▶ _EXTRACTED DATA_:
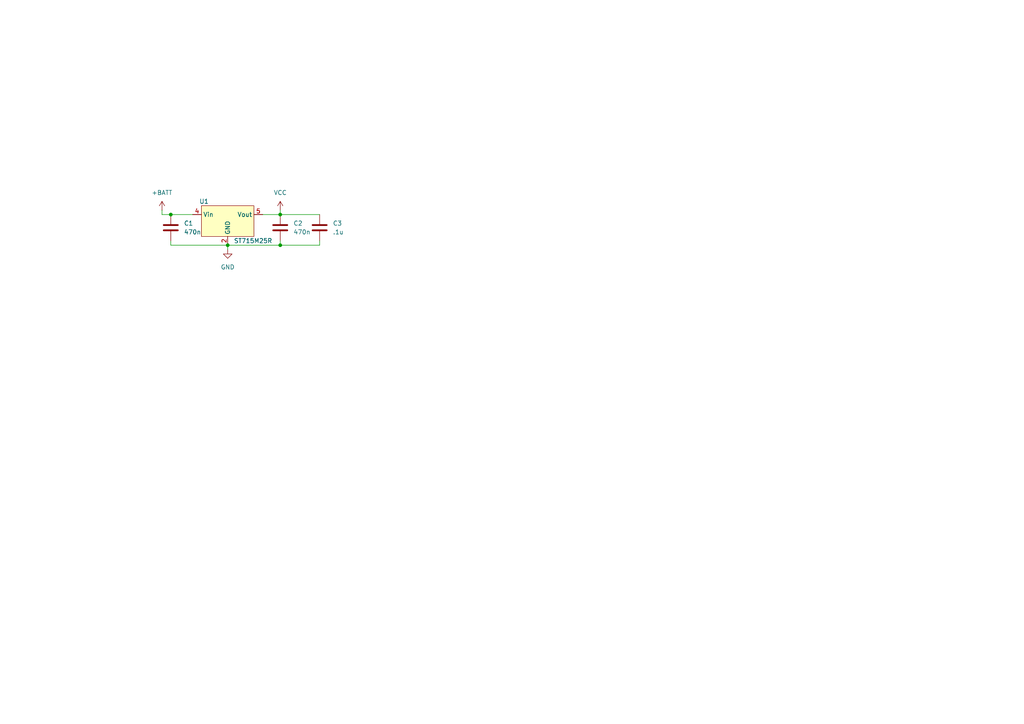
<source format=kicad_sch>
(kicad_sch
	(version 20231120)
	(generator "eeschema")
	(generator_version "8.0")
	(uuid "03d43420-dbf2-4f6c-935b-e63c6ae2f41a")
	(paper "A4")
	
	(junction
		(at 66.04 71.12)
		(diameter 0)
		(color 0 0 0 0)
		(uuid "073ea16d-24c7-41ba-a95a-4e4196c251d2")
	)
	(junction
		(at 49.53 62.23)
		(diameter 0)
		(color 0 0 0 0)
		(uuid "38f8d4e8-8b4c-4fb4-bf3e-f3202e9f704b")
	)
	(junction
		(at 81.28 71.12)
		(diameter 0)
		(color 0 0 0 0)
		(uuid "7bdef9b0-1a9a-4b07-83fd-e6a643ec00fa")
	)
	(junction
		(at 81.28 62.23)
		(diameter 0)
		(color 0 0 0 0)
		(uuid "972bb818-4f02-4c38-9865-cdf7fa366742")
	)
	(wire
		(pts
			(xy 49.53 71.12) (xy 66.04 71.12)
		)
		(stroke
			(width 0)
			(type default)
		)
		(uuid "0051985a-82b0-477d-97e5-33f982f437a6")
	)
	(wire
		(pts
			(xy 46.99 62.23) (xy 49.53 62.23)
		)
		(stroke
			(width 0)
			(type default)
		)
		(uuid "1237e141-76c4-4a13-bef5-d3f84e911a17")
	)
	(wire
		(pts
			(xy 81.28 62.23) (xy 92.71 62.23)
		)
		(stroke
			(width 0)
			(type default)
		)
		(uuid "238b071e-bdb2-4c4e-bc81-0eb8158a774c")
	)
	(wire
		(pts
			(xy 92.71 71.12) (xy 92.71 69.85)
		)
		(stroke
			(width 0)
			(type default)
		)
		(uuid "65b083e0-38dc-462a-8c29-05540c478378")
	)
	(wire
		(pts
			(xy 46.99 62.23) (xy 46.99 60.96)
		)
		(stroke
			(width 0)
			(type default)
		)
		(uuid "68ac0d41-5016-41fc-9014-52b6988508aa")
	)
	(wire
		(pts
			(xy 81.28 71.12) (xy 81.28 69.85)
		)
		(stroke
			(width 0)
			(type default)
		)
		(uuid "6bd0735d-2368-4fb2-9a10-db6552415ac6")
	)
	(wire
		(pts
			(xy 81.28 62.23) (xy 76.2 62.23)
		)
		(stroke
			(width 0)
			(type default)
		)
		(uuid "8415335b-9720-42a3-867a-5382496d963e")
	)
	(wire
		(pts
			(xy 66.04 71.12) (xy 81.28 71.12)
		)
		(stroke
			(width 0)
			(type default)
		)
		(uuid "888ce6c6-271f-42ca-ba5c-14e397451a09")
	)
	(wire
		(pts
			(xy 49.53 62.23) (xy 55.88 62.23)
		)
		(stroke
			(width 0)
			(type default)
		)
		(uuid "8dafebba-0a67-4410-8777-e210b78334bc")
	)
	(wire
		(pts
			(xy 49.53 69.85) (xy 49.53 71.12)
		)
		(stroke
			(width 0)
			(type default)
		)
		(uuid "8f2b1465-f0a0-4022-9708-beef1c957235")
	)
	(wire
		(pts
			(xy 81.28 60.96) (xy 81.28 62.23)
		)
		(stroke
			(width 0)
			(type default)
		)
		(uuid "bb82eefa-9743-4b46-9759-0203cdb40399")
	)
	(wire
		(pts
			(xy 66.04 72.39) (xy 66.04 71.12)
		)
		(stroke
			(width 0)
			(type default)
		)
		(uuid "d2d7f2c6-cd51-4e69-985c-1203786f1013")
	)
	(wire
		(pts
			(xy 81.28 71.12) (xy 92.71 71.12)
		)
		(stroke
			(width 0)
			(type default)
		)
		(uuid "dbadef61-c691-48da-9047-b5924e3cc524")
	)
	(symbol
		(lib_id "Device:C")
		(at 81.28 66.04 0)
		(unit 1)
		(exclude_from_sim no)
		(in_bom yes)
		(on_board yes)
		(dnp no)
		(fields_autoplaced yes)
		(uuid "0419d896-c2b1-4df8-ad85-c0b217a3fe78")
		(property "Reference" "C2"
			(at 85.09 64.7699 0)
			(effects
				(font
					(size 1.27 1.27)
				)
				(justify left)
			)
		)
		(property "Value" "470n"
			(at 85.09 67.3099 0)
			(effects
				(font
					(size 1.27 1.27)
				)
				(justify left)
			)
		)
		(property "Footprint" "Capacitor_SMD:C_1206_3216Metric"
			(at 82.2452 69.85 0)
			(effects
				(font
					(size 1.27 1.27)
				)
				(hide yes)
			)
		)
		(property "Datasheet" "~"
			(at 81.28 66.04 0)
			(effects
				(font
					(size 1.27 1.27)
				)
				(hide yes)
			)
		)
		(property "Description" "Unpolarized capacitor"
			(at 81.28 66.04 0)
			(effects
				(font
					(size 1.27 1.27)
				)
				(hide yes)
			)
		)
		(pin "1"
			(uuid "69673e94-23d4-4f5c-994d-ed414759307b")
		)
		(pin "2"
			(uuid "2fd1eae4-42ea-4a00-8fdf-473fe2763a8e")
		)
		(instances
			(project "JPBms2"
				(path "/d86e471c-a8be-422d-a5d1-5a4699b7b766/fda7e15b-dad1-4f54-abdb-4d4569bf33a6"
					(reference "C2")
					(unit 1)
				)
			)
		)
	)
	(symbol
		(lib_id "JakeLib:ST715M25R")
		(at 58.42 59.69 0)
		(unit 1)
		(exclude_from_sim no)
		(in_bom yes)
		(on_board yes)
		(dnp no)
		(uuid "4b4dc56e-a21e-4c9b-bc01-c45da802860e")
		(property "Reference" "U1"
			(at 59.182 58.42 0)
			(effects
				(font
					(size 1.27 1.27)
				)
			)
		)
		(property "Value" "ST715M25R"
			(at 73.406 69.85 0)
			(effects
				(font
					(size 1.27 1.27)
				)
			)
		)
		(property "Footprint" "Package_TO_SOT_SMD:SOT-23-5"
			(at 58.42 59.69 0)
			(effects
				(font
					(size 1.27 1.27)
				)
				(hide yes)
			)
		)
		(property "Datasheet" ""
			(at 58.42 59.69 0)
			(effects
				(font
					(size 1.27 1.27)
				)
				(hide yes)
			)
		)
		(property "Description" ""
			(at 58.42 59.69 0)
			(effects
				(font
					(size 1.27 1.27)
				)
				(hide yes)
			)
		)
		(pin "2"
			(uuid "53056924-a4b4-4cad-8aa1-10c9f0f7e6ed")
		)
		(pin "4"
			(uuid "c02acdfb-6f85-4209-9d43-aa05d5bea937")
		)
		(pin "5"
			(uuid "556fcef7-0260-4a48-9cdf-1ae935ebf06c")
		)
		(instances
			(project "JPBms2"
				(path "/d86e471c-a8be-422d-a5d1-5a4699b7b766/fda7e15b-dad1-4f54-abdb-4d4569bf33a6"
					(reference "U1")
					(unit 1)
				)
			)
		)
	)
	(symbol
		(lib_id "power:+BATT")
		(at 46.99 60.96 0)
		(unit 1)
		(exclude_from_sim no)
		(in_bom yes)
		(on_board yes)
		(dnp no)
		(fields_autoplaced yes)
		(uuid "4bc62580-f4ed-41b5-bf06-84f1a5a7e63e")
		(property "Reference" "#PWR03"
			(at 46.99 64.77 0)
			(effects
				(font
					(size 1.27 1.27)
				)
				(hide yes)
			)
		)
		(property "Value" "+BATT"
			(at 46.99 55.88 0)
			(effects
				(font
					(size 1.27 1.27)
				)
			)
		)
		(property "Footprint" ""
			(at 46.99 60.96 0)
			(effects
				(font
					(size 1.27 1.27)
				)
				(hide yes)
			)
		)
		(property "Datasheet" ""
			(at 46.99 60.96 0)
			(effects
				(font
					(size 1.27 1.27)
				)
				(hide yes)
			)
		)
		(property "Description" "Power symbol creates a global label with name \"+BATT\""
			(at 46.99 60.96 0)
			(effects
				(font
					(size 1.27 1.27)
				)
				(hide yes)
			)
		)
		(pin "1"
			(uuid "d0038bd4-987e-472a-9b72-3fdf5806acc1")
		)
		(instances
			(project "JPBms2"
				(path "/d86e471c-a8be-422d-a5d1-5a4699b7b766/fda7e15b-dad1-4f54-abdb-4d4569bf33a6"
					(reference "#PWR03")
					(unit 1)
				)
			)
		)
	)
	(symbol
		(lib_id "power:VCC")
		(at 81.28 60.96 0)
		(unit 1)
		(exclude_from_sim no)
		(in_bom yes)
		(on_board yes)
		(dnp no)
		(fields_autoplaced yes)
		(uuid "5f1965af-44a4-49c2-93c0-a64205694da2")
		(property "Reference" "#PWR02"
			(at 81.28 64.77 0)
			(effects
				(font
					(size 1.27 1.27)
				)
				(hide yes)
			)
		)
		(property "Value" "VCC"
			(at 81.28 55.88 0)
			(effects
				(font
					(size 1.27 1.27)
				)
			)
		)
		(property "Footprint" ""
			(at 81.28 60.96 0)
			(effects
				(font
					(size 1.27 1.27)
				)
				(hide yes)
			)
		)
		(property "Datasheet" ""
			(at 81.28 60.96 0)
			(effects
				(font
					(size 1.27 1.27)
				)
				(hide yes)
			)
		)
		(property "Description" "Power symbol creates a global label with name \"VCC\""
			(at 81.28 60.96 0)
			(effects
				(font
					(size 1.27 1.27)
				)
				(hide yes)
			)
		)
		(pin "1"
			(uuid "3d2c0379-3c6e-4a2c-93e3-3a12e3e30e8b")
		)
		(instances
			(project "JPBms2"
				(path "/d86e471c-a8be-422d-a5d1-5a4699b7b766/fda7e15b-dad1-4f54-abdb-4d4569bf33a6"
					(reference "#PWR02")
					(unit 1)
				)
			)
		)
	)
	(symbol
		(lib_id "power:GND")
		(at 66.04 72.39 0)
		(unit 1)
		(exclude_from_sim no)
		(in_bom yes)
		(on_board yes)
		(dnp no)
		(fields_autoplaced yes)
		(uuid "c2670af1-84f7-4b6a-9a40-d111ee004828")
		(property "Reference" "#PWR01"
			(at 66.04 78.74 0)
			(effects
				(font
					(size 1.27 1.27)
				)
				(hide yes)
			)
		)
		(property "Value" "GND"
			(at 66.04 77.47 0)
			(effects
				(font
					(size 1.27 1.27)
				)
			)
		)
		(property "Footprint" ""
			(at 66.04 72.39 0)
			(effects
				(font
					(size 1.27 1.27)
				)
				(hide yes)
			)
		)
		(property "Datasheet" ""
			(at 66.04 72.39 0)
			(effects
				(font
					(size 1.27 1.27)
				)
				(hide yes)
			)
		)
		(property "Description" "Power symbol creates a global label with name \"GND\" , ground"
			(at 66.04 72.39 0)
			(effects
				(font
					(size 1.27 1.27)
				)
				(hide yes)
			)
		)
		(pin "1"
			(uuid "cff44ee4-7170-4224-b330-76afc8279347")
		)
		(instances
			(project "JPBms2"
				(path "/d86e471c-a8be-422d-a5d1-5a4699b7b766/fda7e15b-dad1-4f54-abdb-4d4569bf33a6"
					(reference "#PWR01")
					(unit 1)
				)
			)
		)
	)
	(symbol
		(lib_id "Device:C")
		(at 49.53 66.04 0)
		(unit 1)
		(exclude_from_sim no)
		(in_bom yes)
		(on_board yes)
		(dnp no)
		(fields_autoplaced yes)
		(uuid "eb0e430e-39db-4559-97d2-919737dff990")
		(property "Reference" "C1"
			(at 53.34 64.7699 0)
			(effects
				(font
					(size 1.27 1.27)
				)
				(justify left)
			)
		)
		(property "Value" "470n"
			(at 53.34 67.3099 0)
			(effects
				(font
					(size 1.27 1.27)
				)
				(justify left)
			)
		)
		(property "Footprint" "Capacitor_SMD:C_1206_3216Metric"
			(at 50.4952 69.85 0)
			(effects
				(font
					(size 1.27 1.27)
				)
				(hide yes)
			)
		)
		(property "Datasheet" "~"
			(at 49.53 66.04 0)
			(effects
				(font
					(size 1.27 1.27)
				)
				(hide yes)
			)
		)
		(property "Description" "Unpolarized capacitor"
			(at 49.53 66.04 0)
			(effects
				(font
					(size 1.27 1.27)
				)
				(hide yes)
			)
		)
		(pin "1"
			(uuid "6d0b8142-7164-4fa8-bf12-606c7209c3f3")
		)
		(pin "2"
			(uuid "d10a19a7-4624-48ff-b568-a82ae0773ee0")
		)
		(instances
			(project "JPBms2"
				(path "/d86e471c-a8be-422d-a5d1-5a4699b7b766/fda7e15b-dad1-4f54-abdb-4d4569bf33a6"
					(reference "C1")
					(unit 1)
				)
			)
		)
	)
	(symbol
		(lib_id "Device:C")
		(at 92.71 66.04 0)
		(unit 1)
		(exclude_from_sim no)
		(in_bom yes)
		(on_board yes)
		(dnp no)
		(fields_autoplaced yes)
		(uuid "f70da8d3-66ab-4b00-9935-5b09829115fb")
		(property "Reference" "C3"
			(at 96.52 64.7699 0)
			(effects
				(font
					(size 1.27 1.27)
				)
				(justify left)
			)
		)
		(property "Value" ".1u"
			(at 96.52 67.3099 0)
			(effects
				(font
					(size 1.27 1.27)
				)
				(justify left)
			)
		)
		(property "Footprint" "Capacitor_SMD:C_1206_3216Metric"
			(at 93.6752 69.85 0)
			(effects
				(font
					(size 1.27 1.27)
				)
				(hide yes)
			)
		)
		(property "Datasheet" "~"
			(at 92.71 66.04 0)
			(effects
				(font
					(size 1.27 1.27)
				)
				(hide yes)
			)
		)
		(property "Description" "Unpolarized capacitor"
			(at 92.71 66.04 0)
			(effects
				(font
					(size 1.27 1.27)
				)
				(hide yes)
			)
		)
		(pin "1"
			(uuid "119be98e-4682-449b-b85a-1033cf86a9fd")
		)
		(pin "2"
			(uuid "1ebeb173-9ba2-40b4-adba-87a92513e8a4")
		)
		(instances
			(project "JPBms2"
				(path "/d86e471c-a8be-422d-a5d1-5a4699b7b766/fda7e15b-dad1-4f54-abdb-4d4569bf33a6"
					(reference "C3")
					(unit 1)
				)
			)
		)
	)
)
</source>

▶ _ACTION ITEM_: Filter the entries down to the lines that hold "global". Copy those lines.

▶ _RESPONSE TO THE EXERCISE_:
		(property "Description" "Power symbol creates a global label with name \"+BATT\""
		(property "Description" "Power symbol creates a global label with name \"VCC\""
		(property "Description" "Power symbol creates a global label with name \"GND\" , ground"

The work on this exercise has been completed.